REQUIRED ACTION> Give the data again in full, exactly as written below.

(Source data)

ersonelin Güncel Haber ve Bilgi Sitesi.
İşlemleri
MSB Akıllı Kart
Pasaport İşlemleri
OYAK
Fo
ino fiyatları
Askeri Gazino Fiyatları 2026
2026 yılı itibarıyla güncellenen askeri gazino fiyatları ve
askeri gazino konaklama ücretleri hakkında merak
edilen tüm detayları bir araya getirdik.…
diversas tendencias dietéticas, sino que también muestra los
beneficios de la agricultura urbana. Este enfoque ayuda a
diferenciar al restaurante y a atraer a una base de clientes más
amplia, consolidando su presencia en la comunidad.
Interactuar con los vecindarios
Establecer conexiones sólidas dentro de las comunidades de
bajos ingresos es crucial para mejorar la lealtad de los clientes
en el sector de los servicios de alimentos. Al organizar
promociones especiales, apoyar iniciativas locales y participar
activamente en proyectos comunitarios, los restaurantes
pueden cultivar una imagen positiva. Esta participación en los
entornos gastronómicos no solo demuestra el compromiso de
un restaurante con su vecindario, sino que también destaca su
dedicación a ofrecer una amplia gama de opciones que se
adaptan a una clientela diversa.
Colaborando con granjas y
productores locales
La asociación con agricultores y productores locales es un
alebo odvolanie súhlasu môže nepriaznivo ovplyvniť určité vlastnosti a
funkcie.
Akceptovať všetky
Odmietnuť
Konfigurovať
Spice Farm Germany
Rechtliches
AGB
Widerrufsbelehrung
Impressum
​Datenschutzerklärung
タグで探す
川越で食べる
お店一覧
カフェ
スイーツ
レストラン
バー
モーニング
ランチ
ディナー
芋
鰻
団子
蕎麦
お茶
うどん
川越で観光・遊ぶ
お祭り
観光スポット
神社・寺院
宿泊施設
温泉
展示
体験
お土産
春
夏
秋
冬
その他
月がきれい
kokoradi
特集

EXPECTED OUTPUT>
ersonelin Güncel Haber ve Bilgi Sitesi.
İşlemleri
MSB Akıllı Kart
Pasaport İşlemleri
OYAK
Fo
ino fiyatları
Askeri Gazino Fiyatları 2026
2026 yılı itibarıyla güncellenen askeri gazino fiyatları ve
askeri gazino konaklama ücretleri hakkında merak
edilen tüm detayları bir araya getirdik.…
diversas tendencias dietéticas, sino que también muestra los
beneficios de la agricultura urbana. Este enfoque ayuda a
diferenciar al restaurante y a atraer a una base de clientes más
amplia, consolidando su presencia en la comunidad.
Interactuar con los vecindarios
Establecer conexiones sólidas dentro de las comunidades de
bajos ingresos es crucial para mejorar la lealtad de los clientes
en el sector de los servicios de alimentos. Al organizar
promociones especiales, apoyar iniciativas locales y participar
activamente en proyectos comunitarios, los restaurantes
pueden cultivar una imagen positiva. Esta participación en los
entornos gastronómicos no solo demuestra el compromiso de
un restaurante con su vecindario, sino que también destaca su
dedicación a ofrecer una amplia gama de opciones que se
adaptan a una clientela diversa.
Colaborando con granjas y
productores locales
La asociación con agricultores y productores locales es un
alebo odvolanie súhlasu môže nepriaznivo ovplyvniť určité vlastnosti a
funkcie.
Akceptovať všetky
Odmietnuť
Konfigurovať
Spice Farm Germany
Rechtliches
AGB
Widerrufsbelehrung
Impressum
​Datenschutzerklärung
タグで探す
川越で食べる
お店一覧
カフェ
スイーツ
レストラン
バー
モーニング
ランチ
ディナー
芋
鰻
団子
蕎麦
お茶
うどん
川越で観光・遊ぶ
お祭り
観光スポット
神社・寺院
宿泊施設
温泉
展示
体験
お土産
春
夏
秋
冬
その他
月がきれい
kokoradi
特集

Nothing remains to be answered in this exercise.